Saves me a fair bit of money over a year not having to keep buying replacement bottles.


----------



## Ed Norman (Jun 8, 2002)

Yep, I have one and it works as stated.


----------



## clovis (May 13, 2002)

I didn't know there was such a thing! The stuff I learn on HT.....


----------



## Ken Scharabok (May 11, 2002)

As I recall the Harbor Freight delivered price was about $25 for the fitting. So you won't achieve any savings for a while. Depends on how many of these small bottles you go through in a year.


----------



## agmantoo (May 23, 2003)

I have a propane tank of the type used on a forklift. I can get liquid or vapor from the valves. Leaving the main tank upright I connect to the small tank. No freezing is involved. With the main tank connected to the small tank, I place the small tank horizontally and with the small bleeder valve that is in the top of the small tank at 12 o'clock position I open the liquid valve slightly and with a pair of long nose pliers I PULL the small tank bleeder valve stem and hold it open until liquid propane starts to exit and then I shut off the main liquid tank while releasing the grip on the bleeder valve on the small tank. The small tank is now filled to the amount engineered into the design. Note...I made my adapter from an old propane torch kit and propane tank adapter from a junk BBQ.


----------



## Windy in Kansas (Jun 16, 2002)

I also have one of the Mac Couplers as I remember them to be called. I gave $14 for mine in 2007. 

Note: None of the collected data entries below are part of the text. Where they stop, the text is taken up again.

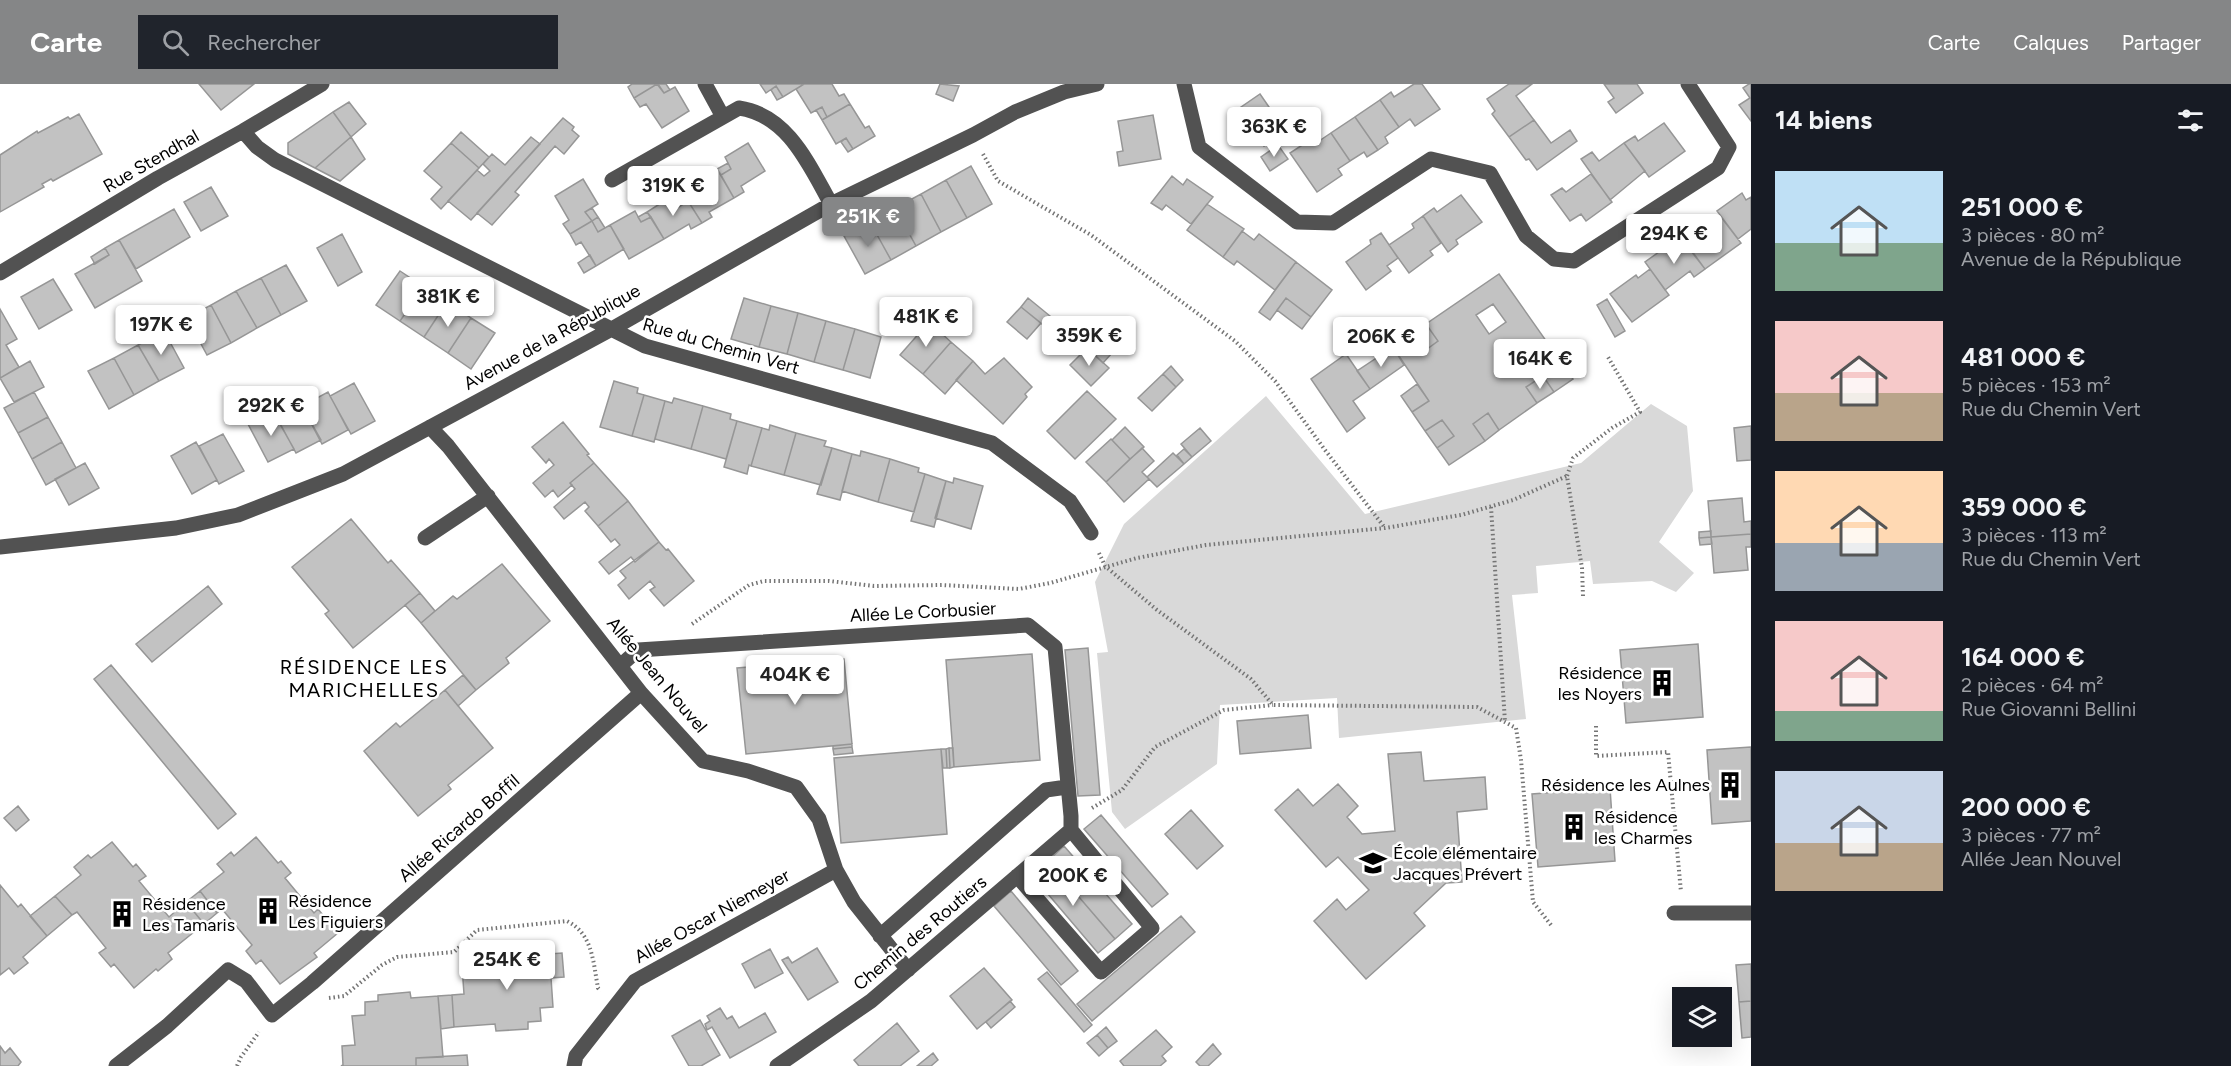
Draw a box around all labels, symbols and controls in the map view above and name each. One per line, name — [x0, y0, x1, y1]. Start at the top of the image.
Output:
search box — [138, 15, 558, 69]
text: Carte — [30, 25, 102, 59]
icon: search — [159, 26, 192, 59]
text: Rechercher — [207, 29, 320, 56]
text: Carte — [1928, 30, 1980, 55]
text: Calques — [2013, 30, 2089, 55]
text: Partager — [2122, 30, 2201, 55]
text: 14 biens — [1775, 104, 1872, 136]
icon: filters — [2174, 104, 2207, 137]
pin: 363K € — [1225, 107, 1323, 158]
text: 363K € — [1241, 114, 1307, 138]
street label: Rue Stendhal — [99, 125, 203, 197]
pin: 319K € — [624, 166, 722, 217]
text: 319K € — [641, 173, 705, 197]
text: 251 000 € — [1961, 191, 2083, 223]
icon: home — [1823, 195, 1895, 267]
pin: 251K € — [819, 197, 917, 248]
text: 251K € — [836, 204, 900, 228]
pin: 294K € — [1625, 214, 1723, 265]
text: 294K € — [1640, 221, 1708, 245]
text: 3 pièces · 80 m² — [1961, 223, 2105, 247]
text: Avenue de la République — [1961, 247, 2182, 271]
pin: 381K € — [399, 277, 497, 328]
street label: Avenue de la République — [460, 279, 644, 395]
text: 381K € — [416, 284, 480, 308]
pin: 481K € — [877, 297, 975, 348]
text: 481K € — [893, 304, 959, 328]
pin: 197K € — [112, 305, 210, 356]
text: 197K € — [129, 312, 193, 336]
street label: Rue du Chemin Vert — [640, 313, 802, 379]
pin: 359K € — [1040, 316, 1138, 367]
pin: 206K € — [1332, 317, 1430, 368]
text: 359K € — [1056, 323, 1122, 347]
text: 206K € — [1347, 324, 1415, 348]
pin: 164K € — [1491, 339, 1589, 390]
text: 481 000 € — [1961, 341, 2085, 373]
icon: home — [1823, 345, 1895, 417]
text: 164K € — [1508, 346, 1572, 370]
text: 5 pièces · 153 m² — [1961, 373, 2111, 397]
pin: 292K € — [222, 386, 320, 437]
text: 292K € — [238, 393, 304, 417]
text: Rue du Chemin Vert — [1961, 397, 2141, 421]
text: 359 000 € — [1961, 491, 2087, 523]
icon: home — [1823, 495, 1895, 567]
text: 3 pièces · 113 m² — [1961, 523, 2107, 547]
text: Rue du Chemin Vert — [1961, 547, 2141, 571]
street label: Allée Le Corbusier — [849, 597, 997, 627]
street label: Allée Jean Nouvel — [602, 613, 712, 737]
text: 164 000 € — [1961, 641, 2085, 673]
icon: home — [1823, 645, 1895, 717]
district label: RÉSIDENCE LES MARICHELLES — [280, 655, 448, 702]
pin: 404K € — [746, 655, 844, 706]
text: 404K € — [760, 662, 830, 686]
place label: Résidence les Noyers — [1558, 662, 1642, 705]
building icon: Résidence les Noyers — [1647, 668, 1677, 698]
text: 2 pièces · 64 m² — [1961, 673, 2103, 697]
text: Rue Giovanni Bellini — [1961, 697, 2136, 721]
street label: Allée Ricardo Boffil — [394, 770, 524, 886]
building icon: Résidence les Aulnes — [1715, 770, 1745, 800]
place label: Résidence les Aulnes — [1541, 774, 1710, 796]
text: 200 000 € — [1961, 791, 2091, 823]
icon: home — [1823, 795, 1895, 867]
place label: Résidence les Charmes — [1594, 806, 1692, 849]
building icon: Résidence les Charmes — [1559, 812, 1589, 842]
text: 3 pièces · 77 m² — [1961, 823, 2101, 847]
place label: École élémentaire Jacques Prévert — [1393, 842, 1537, 885]
text: Allée Jean Nouvel — [1961, 847, 2121, 871]
school or university icon: École élémentaire Jacques Prévert — [1358, 848, 1388, 878]
pin: 200K € — [1024, 856, 1122, 907]
text: 200K € — [1038, 863, 1108, 887]
street label: Allée Oscar Niemeyer — [631, 864, 793, 968]
street label: Chemin des Routiers — [849, 871, 991, 995]
place label: Résidence Les Figuiers — [288, 890, 383, 933]
place label: Résidence Les Tamaris — [142, 893, 235, 936]
building icon: Résidence Les Figuiers — [253, 896, 283, 926]
building icon: Résidence Les Tamaris — [107, 899, 137, 929]
pin: 254K € — [458, 940, 556, 991]
text: 254K € — [473, 947, 541, 971]
map controls — [1672, 987, 1732, 1047]
button: layers — [1672, 987, 1732, 1047]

I don't bother to chill or freeze the bottles before filling but do make sure the bottle is entirely empty, i.e. no more pressure in it before I attempt to fill on a hot summer day when greater pressure is in the 20# bottle. I also weigh each to make sure I haven't overfilled it. 

I got a lot of empty bottles from a fellow that uses a propane lantern. He will often toss a bottle before it is empty because he knows it won't make it through the next use without running out and doesn't want to change them while guests are around the campfire. My brother uses a propane lantern and has also saved me some that I need to pick up the next time I visit.


----------



## Ed Norman (Jun 8, 2002)

It seems Harbor Freight puts everything on sale if you wait long enough. We've had ours several years and I know we didn't pay anywhere close to $20. 

If you need bottles, check the trash at the nearest campground. There are always a few in there.


----------



## WayneR (Mar 26, 2007)

The tanks have a tendancy to leak after being refilled.
Making a cap from an old torch or appliance body will preserve the contents.


----------



## Bret4207 (May 31, 2008)

Wayne, give the little tank a shot of WD40 or other lube. Keeps the seals in shape. 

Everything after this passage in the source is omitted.